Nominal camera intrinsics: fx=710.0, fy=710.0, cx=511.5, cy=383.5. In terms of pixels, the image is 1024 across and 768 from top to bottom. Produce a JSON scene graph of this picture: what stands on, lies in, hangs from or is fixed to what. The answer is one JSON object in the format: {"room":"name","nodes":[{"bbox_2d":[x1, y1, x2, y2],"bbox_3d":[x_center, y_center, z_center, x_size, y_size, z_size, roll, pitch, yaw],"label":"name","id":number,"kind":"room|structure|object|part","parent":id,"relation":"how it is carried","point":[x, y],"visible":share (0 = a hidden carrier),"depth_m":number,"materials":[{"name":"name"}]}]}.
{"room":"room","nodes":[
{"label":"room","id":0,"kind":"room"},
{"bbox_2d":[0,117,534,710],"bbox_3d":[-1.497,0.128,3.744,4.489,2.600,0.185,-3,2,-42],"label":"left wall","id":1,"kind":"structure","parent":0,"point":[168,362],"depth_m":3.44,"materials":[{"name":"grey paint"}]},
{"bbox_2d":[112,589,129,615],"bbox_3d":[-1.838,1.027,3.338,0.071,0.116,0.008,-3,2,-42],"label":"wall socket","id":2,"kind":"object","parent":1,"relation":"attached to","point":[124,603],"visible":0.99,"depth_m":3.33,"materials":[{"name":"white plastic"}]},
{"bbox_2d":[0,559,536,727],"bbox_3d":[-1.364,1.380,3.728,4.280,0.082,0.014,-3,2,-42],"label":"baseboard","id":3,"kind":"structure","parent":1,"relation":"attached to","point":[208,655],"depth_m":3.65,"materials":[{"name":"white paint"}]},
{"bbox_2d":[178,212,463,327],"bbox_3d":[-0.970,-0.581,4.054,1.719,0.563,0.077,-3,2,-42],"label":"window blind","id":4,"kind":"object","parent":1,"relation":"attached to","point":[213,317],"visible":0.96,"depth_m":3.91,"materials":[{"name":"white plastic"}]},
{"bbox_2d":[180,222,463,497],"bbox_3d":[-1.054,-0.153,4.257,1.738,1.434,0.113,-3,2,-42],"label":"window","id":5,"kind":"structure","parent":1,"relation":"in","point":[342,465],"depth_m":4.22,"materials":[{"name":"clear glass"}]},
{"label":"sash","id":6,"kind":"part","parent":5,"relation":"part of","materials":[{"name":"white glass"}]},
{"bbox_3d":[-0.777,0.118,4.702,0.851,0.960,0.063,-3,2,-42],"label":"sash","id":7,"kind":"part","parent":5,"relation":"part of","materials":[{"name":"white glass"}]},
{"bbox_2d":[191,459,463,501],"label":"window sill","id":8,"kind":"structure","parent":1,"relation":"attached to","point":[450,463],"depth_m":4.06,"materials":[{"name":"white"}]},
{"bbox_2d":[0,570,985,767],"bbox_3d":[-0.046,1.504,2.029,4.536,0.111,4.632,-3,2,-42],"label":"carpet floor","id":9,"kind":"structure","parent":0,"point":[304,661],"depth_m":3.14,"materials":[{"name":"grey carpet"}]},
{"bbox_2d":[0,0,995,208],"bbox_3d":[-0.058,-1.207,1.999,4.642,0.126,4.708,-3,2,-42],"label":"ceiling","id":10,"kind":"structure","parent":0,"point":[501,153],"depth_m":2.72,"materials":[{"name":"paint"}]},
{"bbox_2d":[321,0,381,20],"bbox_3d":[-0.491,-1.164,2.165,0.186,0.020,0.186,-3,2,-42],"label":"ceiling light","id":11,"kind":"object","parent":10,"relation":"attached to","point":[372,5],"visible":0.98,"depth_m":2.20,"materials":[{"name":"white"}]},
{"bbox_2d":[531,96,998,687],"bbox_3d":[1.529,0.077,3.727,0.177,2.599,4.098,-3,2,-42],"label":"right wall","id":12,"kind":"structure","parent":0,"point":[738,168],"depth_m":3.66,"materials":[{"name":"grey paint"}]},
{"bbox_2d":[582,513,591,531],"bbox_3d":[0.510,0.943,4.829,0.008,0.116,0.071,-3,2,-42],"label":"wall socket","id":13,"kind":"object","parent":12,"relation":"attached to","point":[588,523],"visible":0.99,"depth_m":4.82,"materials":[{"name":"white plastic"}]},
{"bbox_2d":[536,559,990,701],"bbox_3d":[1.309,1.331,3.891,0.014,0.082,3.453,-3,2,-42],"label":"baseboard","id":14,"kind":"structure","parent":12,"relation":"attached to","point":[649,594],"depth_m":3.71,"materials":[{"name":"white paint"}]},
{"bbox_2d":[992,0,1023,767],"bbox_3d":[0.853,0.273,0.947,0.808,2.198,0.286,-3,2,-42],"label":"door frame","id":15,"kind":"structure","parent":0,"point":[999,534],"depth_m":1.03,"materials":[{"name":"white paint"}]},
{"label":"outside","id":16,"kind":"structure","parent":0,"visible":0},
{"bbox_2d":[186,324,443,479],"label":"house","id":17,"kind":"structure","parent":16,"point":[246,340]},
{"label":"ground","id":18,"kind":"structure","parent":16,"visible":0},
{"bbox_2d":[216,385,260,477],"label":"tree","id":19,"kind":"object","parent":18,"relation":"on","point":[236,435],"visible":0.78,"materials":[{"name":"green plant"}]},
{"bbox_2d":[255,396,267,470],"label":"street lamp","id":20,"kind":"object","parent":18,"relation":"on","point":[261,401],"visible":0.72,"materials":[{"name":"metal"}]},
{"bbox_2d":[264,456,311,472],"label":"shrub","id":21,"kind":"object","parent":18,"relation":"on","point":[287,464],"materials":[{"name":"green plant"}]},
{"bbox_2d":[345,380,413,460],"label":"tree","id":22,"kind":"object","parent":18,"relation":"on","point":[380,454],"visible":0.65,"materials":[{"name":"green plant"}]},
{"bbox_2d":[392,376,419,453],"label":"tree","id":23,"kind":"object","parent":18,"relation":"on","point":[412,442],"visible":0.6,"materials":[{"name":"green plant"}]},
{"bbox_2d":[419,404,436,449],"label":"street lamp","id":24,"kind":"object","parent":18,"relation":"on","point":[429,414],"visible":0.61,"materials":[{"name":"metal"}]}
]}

Assigned task
Every record should be retyped so that it matches the original exactly.

Response to this task
Nominal camera intrinsics: fx=710.0, fy=710.0, cx=511.5, cy=383.5. In terms of pixels, the image is 1024 across and 768 from top to bottom. Produce a JSON scene graph of this picture: what stands on, lies in, hangs from or is fixed to what. The answer is one JSON object in the format: {"room":"name","nodes":[{"bbox_2d":[x1, y1, x2, y2],"bbox_3d":[x_center, y_center, z_center, x_size, y_size, z_size, roll, pitch, yaw],"label":"name","id":number,"kind":"room|structure|object|part","parent":id,"relation":"how it is carried","point":[x, y],"visible":share (0 = a hidden carrier),"depth_m":number,"materials":[{"name":"name"}]}]}.
{"room":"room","nodes":[
{"label":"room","id":0,"kind":"room"},
{"bbox_2d":[0,117,534,710],"bbox_3d":[-1.497,0.128,3.744,4.489,2.600,0.185,-3,2,-42],"label":"left wall","id":1,"kind":"structure","parent":0,"point":[168,362],"depth_m":3.44,"materials":[{"name":"grey paint"}]},
{"bbox_2d":[112,589,129,615],"bbox_3d":[-1.838,1.027,3.338,0.071,0.116,0.008,-3,2,-42],"label":"wall socket","id":2,"kind":"object","parent":1,"relation":"attached to","point":[124,603],"visible":0.99,"depth_m":3.33,"materials":[{"name":"white plastic"}]},
{"bbox_2d":[0,559,536,727],"bbox_3d":[-1.364,1.380,3.728,4.280,0.082,0.014,-3,2,-42],"label":"baseboard","id":3,"kind":"structure","parent":1,"relation":"attached to","point":[208,655],"depth_m":3.65,"materials":[{"name":"white paint"}]},
{"bbox_2d":[178,212,463,327],"bbox_3d":[-0.970,-0.581,4.054,1.719,0.563,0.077,-3,2,-42],"label":"window blind","id":4,"kind":"object","parent":1,"relation":"attached to","point":[213,317],"visible":0.96,"depth_m":3.91,"materials":[{"name":"white plastic"}]},
{"bbox_2d":[180,222,463,497],"bbox_3d":[-1.054,-0.153,4.257,1.738,1.434,0.113,-3,2,-42],"label":"window","id":5,"kind":"structure","parent":1,"relation":"in","point":[342,465],"depth_m":4.22,"materials":[{"name":"clear glass"}]},
{"label":"sash","id":6,"kind":"part","parent":5,"relation":"part of","materials":[{"name":"white glass"}]},
{"bbox_3d":[-0.777,0.118,4.702,0.851,0.960,0.063,-3,2,-42],"label":"sash","id":7,"kind":"part","parent":5,"relation":"part of","materials":[{"name":"white glass"}]},
{"bbox_2d":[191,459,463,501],"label":"window sill","id":8,"kind":"structure","parent":1,"relation":"attached to","point":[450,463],"depth_m":4.06,"materials":[{"name":"white"}]},
{"bbox_2d":[0,570,985,767],"bbox_3d":[-0.046,1.504,2.029,4.536,0.111,4.632,-3,2,-42],"label":"carpet floor","id":9,"kind":"structure","parent":0,"point":[304,661],"depth_m":3.14,"materials":[{"name":"grey carpet"}]},
{"bbox_2d":[0,0,995,208],"bbox_3d":[-0.058,-1.207,1.999,4.642,0.126,4.708,-3,2,-42],"label":"ceiling","id":10,"kind":"structure","parent":0,"point":[501,153],"depth_m":2.72,"materials":[{"name":"paint"}]},
{"bbox_2d":[321,0,381,20],"bbox_3d":[-0.491,-1.164,2.165,0.186,0.020,0.186,-3,2,-42],"label":"ceiling light","id":11,"kind":"object","parent":10,"relation":"attached to","point":[372,5],"visible":0.98,"depth_m":2.20,"materials":[{"name":"white"}]},
{"bbox_2d":[531,96,998,687],"bbox_3d":[1.529,0.077,3.727,0.177,2.599,4.098,-3,2,-42],"label":"right wall","id":12,"kind":"structure","parent":0,"point":[738,168],"depth_m":3.66,"materials":[{"name":"grey paint"}]},
{"bbox_2d":[582,513,591,531],"bbox_3d":[0.510,0.943,4.829,0.008,0.116,0.071,-3,2,-42],"label":"wall socket","id":13,"kind":"object","parent":12,"relation":"attached to","point":[588,523],"visible":0.99,"depth_m":4.82,"materials":[{"name":"white plastic"}]},
{"bbox_2d":[536,559,990,701],"bbox_3d":[1.309,1.331,3.891,0.014,0.082,3.453,-3,2,-42],"label":"baseboard","id":14,"kind":"structure","parent":12,"relation":"attached to","point":[649,594],"depth_m":3.71,"materials":[{"name":"white paint"}]},
{"bbox_2d":[992,0,1023,767],"bbox_3d":[0.853,0.273,0.947,0.808,2.198,0.286,-3,2,-42],"label":"door frame","id":15,"kind":"structure","parent":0,"point":[999,534],"depth_m":1.03,"materials":[{"name":"white paint"}]},
{"label":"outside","id":16,"kind":"structure","parent":0,"visible":0},
{"bbox_2d":[186,324,443,479],"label":"house","id":17,"kind":"structure","parent":16,"point":[246,340]},
{"label":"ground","id":18,"kind":"structure","parent":16,"visible":0},
{"bbox_2d":[216,385,260,477],"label":"tree","id":19,"kind":"object","parent":18,"relation":"on","point":[236,435],"visible":0.78,"materials":[{"name":"green plant"}]},
{"bbox_2d":[255,396,267,470],"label":"street lamp","id":20,"kind":"object","parent":18,"relation":"on","point":[261,401],"visible":0.72,"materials":[{"name":"metal"}]},
{"bbox_2d":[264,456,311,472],"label":"shrub","id":21,"kind":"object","parent":18,"relation":"on","point":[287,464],"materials":[{"name":"green plant"}]},
{"bbox_2d":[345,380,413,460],"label":"tree","id":22,"kind":"object","parent":18,"relation":"on","point":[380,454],"visible":0.65,"materials":[{"name":"green plant"}]},
{"bbox_2d":[392,376,419,453],"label":"tree","id":23,"kind":"object","parent":18,"relation":"on","point":[412,442],"visible":0.6,"materials":[{"name":"green plant"}]},
{"bbox_2d":[419,404,436,449],"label":"street lamp","id":24,"kind":"object","parent":18,"relation":"on","point":[429,414],"visible":0.61,"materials":[{"name":"metal"}]}
]}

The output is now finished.